Sexual abuse in childhood is linked with an accelerated physical maturation in young girls, says a new study published in the Journal of Adolescent Health.
Abuse, undoubtedly, has negative impacts on children. Previous studies have shown that the latter’s psychological development can be affected. But, do the ramifications extend to physical growth as well?
The new study, conducted by a team of researchers from Penn State, suggests that the stress of mistreatment can influence the timing of the physical maturation of teenagers. Study authors Jennie Noll and Idan Shalev found that girls who were sexually abused in childhood were more likely to mature physically, and reach puberty from 8 to 12 months earlier than girls who were not sexually abused.
But, shouldn’t a year’s difference be insignificant? Noll explains that though the short amount of time may appear to be inconsequential, the sped up maturation is associated with a number of unwanted outcomes, from behavioural and mental conditions to cancers affecting the reproductive system.
Hitting puberty earlier means that the physical changes have preceded the equivalent psychological ones. This is not in line with the ‘biological clock’ as physical development is timed together with psychological ones: this allows a child to develop mentally to be able to deal with more mature circumstances (like the physical changes occurring at puberty). Physical maturation happening before the adequate psychosocial one represents a mismatched timing called maladaptation, says Noll. This phenomenon, together with accelerated maturation, have been linked with sexual abuse in other studies; but the recent study brings forth more conclusive and detailed results.
“We found that young women with sexual abuse histories were far more likely to transition into higher puberty stages an entire year before their non-abused counterparts when it came to pubic hair growth, and a full 8 months earlier in regards to breast development,” says Noll.
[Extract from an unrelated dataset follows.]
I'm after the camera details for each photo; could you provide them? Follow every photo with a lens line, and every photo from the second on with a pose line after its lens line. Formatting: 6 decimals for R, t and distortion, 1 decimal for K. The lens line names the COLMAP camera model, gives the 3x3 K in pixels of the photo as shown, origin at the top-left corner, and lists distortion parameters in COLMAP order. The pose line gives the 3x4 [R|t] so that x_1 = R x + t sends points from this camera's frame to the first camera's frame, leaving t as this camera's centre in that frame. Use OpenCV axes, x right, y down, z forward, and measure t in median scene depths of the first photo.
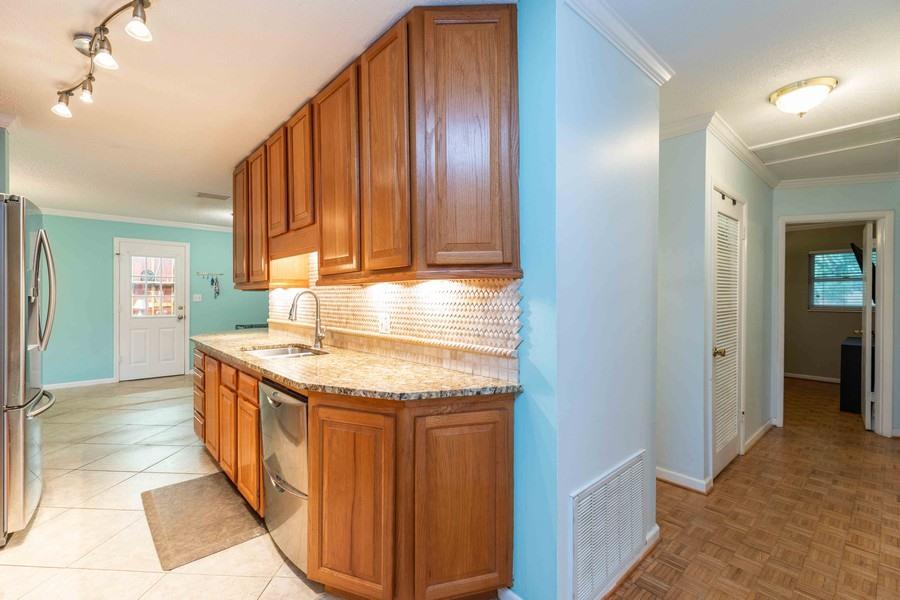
lens RADIAL K [[404.4, 0, 448.9], [0, 404.4, 300.5], [0, 0, 1]] dist [0.005575, -0.000519]
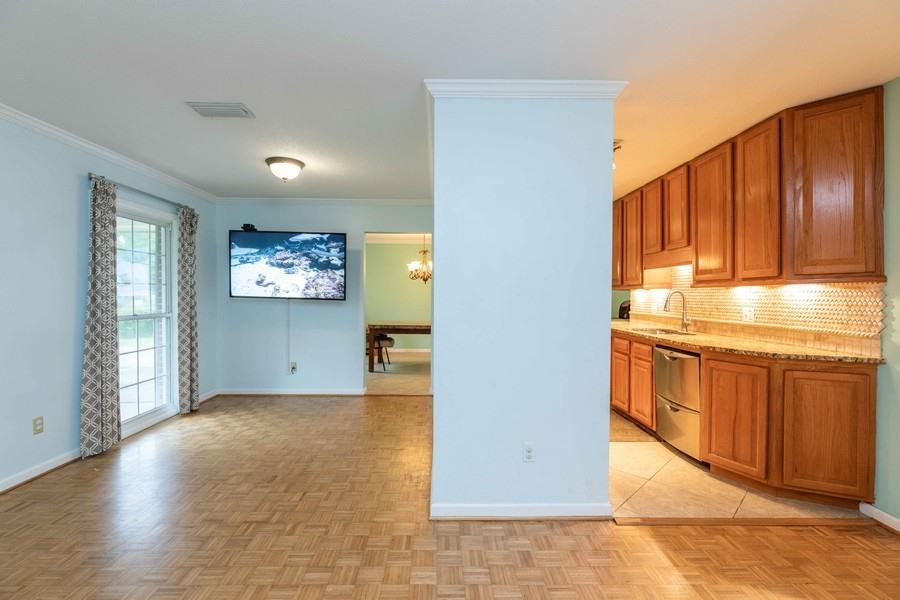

What causes this accelerated physical maturation? According to Noll, the high levels of stress resulting from childhood sexual abuse can trigger the increased release of stress hormones that set puberty in motion ahead of its natural biological time. Furthermore, greater and longer exposure to hormones estrogens resulting in premature physical development has been linked with breast and ovarian cancers in other studies. Other negative consequences include higher rates of depression, teenage pregnancy, and drug abuse.
It is now hoped that the new findings will pave the way to greater preventive care and support to young girls experiencing the effects of premature sexual development.